Spanning Truth to Tuscany, this year’s TREND pieces have explored the full breadth of the Experience Economy. As 2019 comes to an end, we’re looking forward and asking: What are our great expectations for 2020?
The last decade has seen a total revolution in customer experience. Gone are the days of “the customers always right.” 2020 is all about knowing what the customer wants before they know it themselves. Predictions for the next few years suggest that “personalisation” will remain the buzz word in customer experience models, as companies continue to provide unique experiences aimed at individual consumers.
Innovations like Nike’s new flagship New York store, House of Innovation 000 are set to become the new normal for retail giants, offering spaces for consumers that are both personal and intuitive. Think more touchers, sensors and beacons. An omnichannel marketing structure will reign supreme, with customer experience treated as a single journey, placing individuals at the centre. Following this approach, companies will continue to streamline all marketing platforms so that sales and marketing are unified, and customers receive a unique, meaningful experience.

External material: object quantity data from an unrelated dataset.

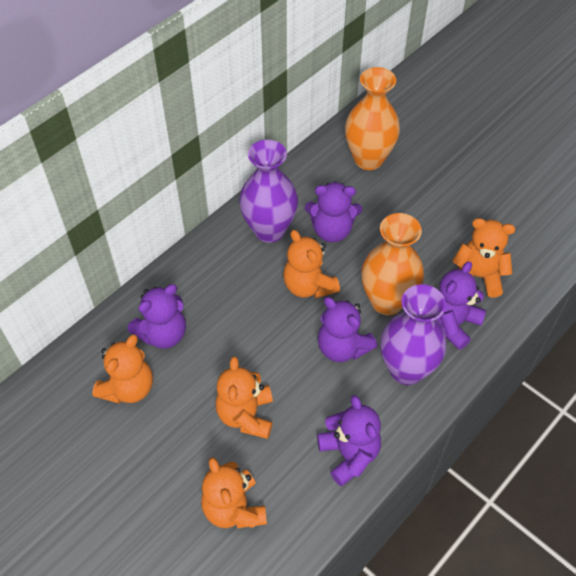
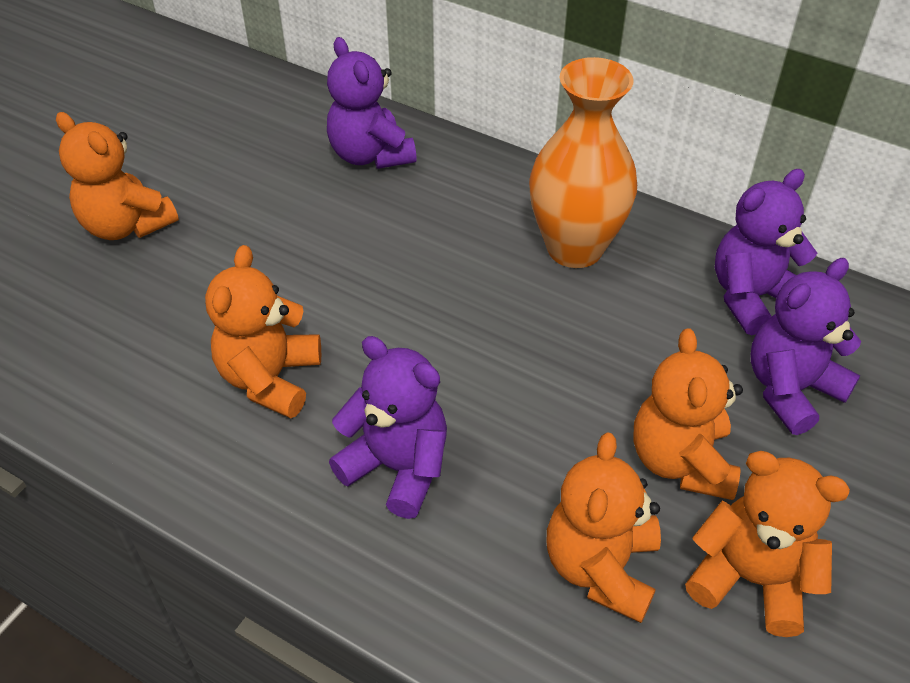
orange vase: [345,67,400,170] [361,213,424,315] = 2 -> [529,57,637,268] = 1
purple teddy bear: [128,284,186,349] [305,182,362,242] [317,395,381,486] [318,297,378,362] [437,261,486,350] = 5 -> [327,37,417,169] [329,336,447,519] [715,169,817,335] [751,258,861,435] = 4
purple vase: [239,140,298,243] [380,284,447,385] = 2 -> none = 0

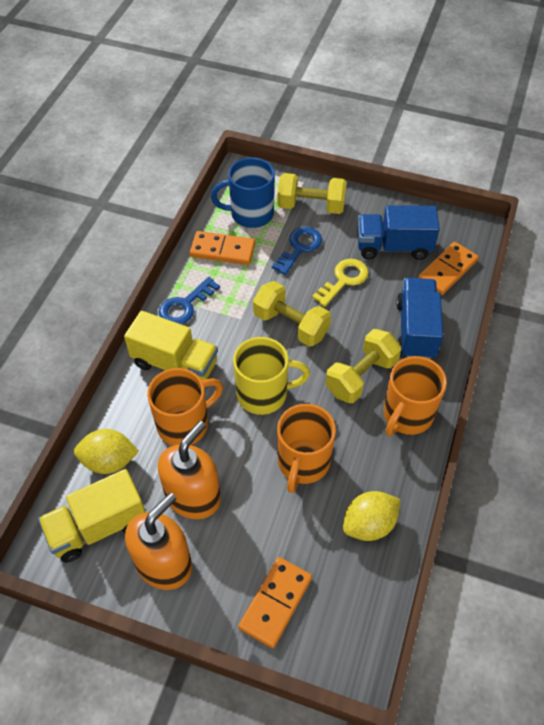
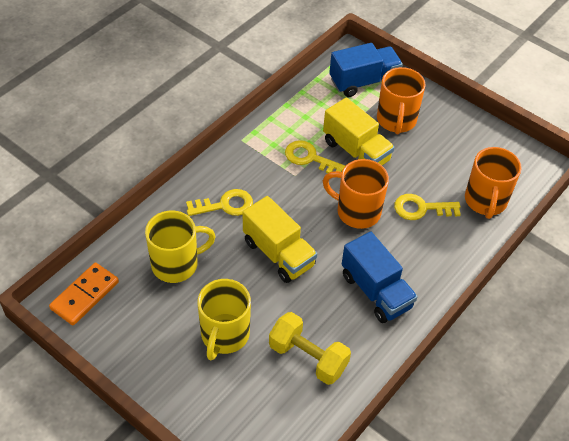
blue key: [159,277,220,325] [272,227,322,275] = 2 -> none = 0
blue mug: [211,158,275,228] = 1 -> none = 0
orange domino: [190,231,255,265] [238,557,312,648] [418,242,479,295] = 3 -> [49,263,119,325] = 1
orange soap dispenser: [125,493,192,590] [158,421,221,519] = 2 -> none = 0
yellow dumbbell: [253,281,331,347] [278,173,347,214] [326,329,401,403] = 3 -> [269,312,351,385] = 1
yellow key: [312,259,369,307] = 1 -> [186,189,253,216] [285,140,345,173] [394,194,461,220] = 3
yellow lemon: [74,429,139,474] [343,491,401,541] = 2 -> none = 0
yellow mug: [233,337,310,415] = 1 -> [145,211,216,283] [198,279,251,360] = 2

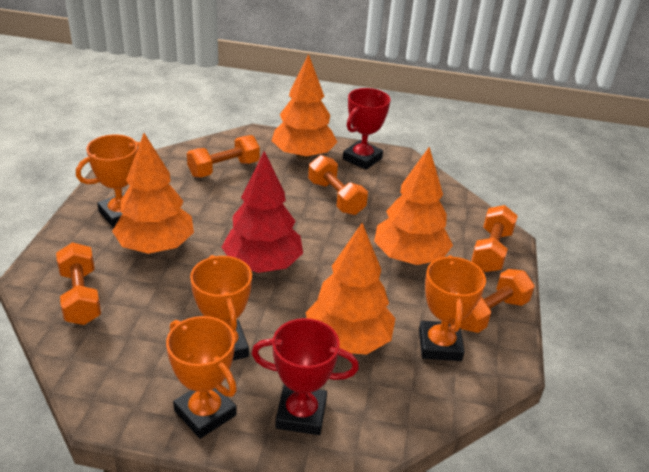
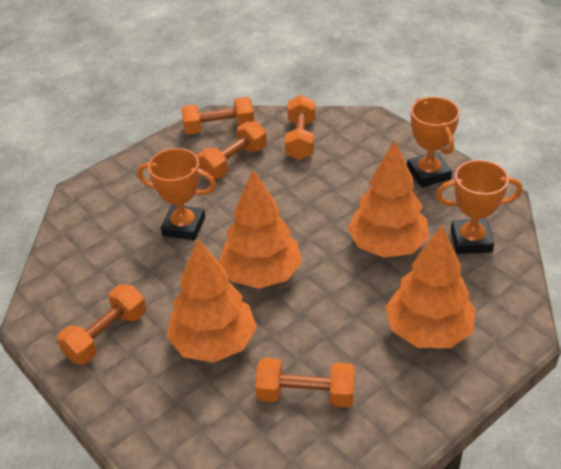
orange trophy: [76,135,140,228] [166,316,237,439] [190,255,252,360] [419,255,486,361] = 4 -> [137,148,216,240] [407,97,460,187] [436,160,522,254] = 3
red tree: [222,151,303,273] = 1 -> none = 0
red trophy: [251,318,359,435] [343,88,390,170] = 2 -> none = 0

Lessons learned in retail will continue to migrate into the working world. Beyond buzzy cafe’s and fitness hubs, workplaces will continue to evolve with both digital tools and IRL practices that create a more connected, more streamlined and more inspiring place to contribute your skills and talents. Businesses are also beginning to test how AI and Virtual Reality experiences can aid in training, design, and collaboration with companies like Boeing starting to test AI in the workplace as a means of training for factory workers.
If you’ve been following our Trend articles this year, you’ll know that the age of ‘Grab-Go-Throw’ mentality is well and truly coming to an end. An awareness of our environmental experience, encompassing both the world we are cultivating and the kinds of places we’re hoping to surround ourselves, is an increasingly important factor in how we live our day to day lives.
This July, our monthly theme centred around travel, with a focus on sustainable travel trends and epic experiences. In the spirit of sustainable experiences, we took a page out of Greta Thunberg’s book, looking at the multitude of options that allow for guilt-free travel. Think out-of-the-box experiences that are as much about the journey as they are the destination, like the Orient Express, road trips, and walking tours.
The key to an enjoyable holiday is making WHAT you do as important as WHERE you do it, so our TREND article focused around travel writer Alison Stewart’s top picks for experience-based holidays in 2020. You can read the full article here.
In October, we looked at Super Experiences, the latest Trend in the Future Workplace movement, with workplaces combating the usual monotony that accompanies the daily grind with original, intriguing experiences to keep your mind engaged and alive.
Workplaces are beginning to realise that significant shifts have to be put in place as to how we manage the balance between working and living. This is primarily due to the emergence of the 5G workforce, where, for the first time, we’re seeing five generations working together in the same space. Part of this change involves how HR departments cater to both the skills and knowledge of each generation, as well as each individual’s wisdom and life experience.
There will also be an even greater shift towards being present, in-the-moment, and in-real-life (IRL). The hyper-connectivity and hyper-stimulation of our age necessitates a counter pull back to ground and to grounding practices that are more about savouring nature and close relationships. Mind Body Green give a practical guide to small changes that can make a big difference in 2020 such as taking a lunch break, starting a gratitude journal, and putting your phone away when with other humans.
As a new decade breaks, we will continue to watch how new and evolving trends will impact our business world and way of life, however as traders and fashion designers know, sometimes it is wise to go against the trend.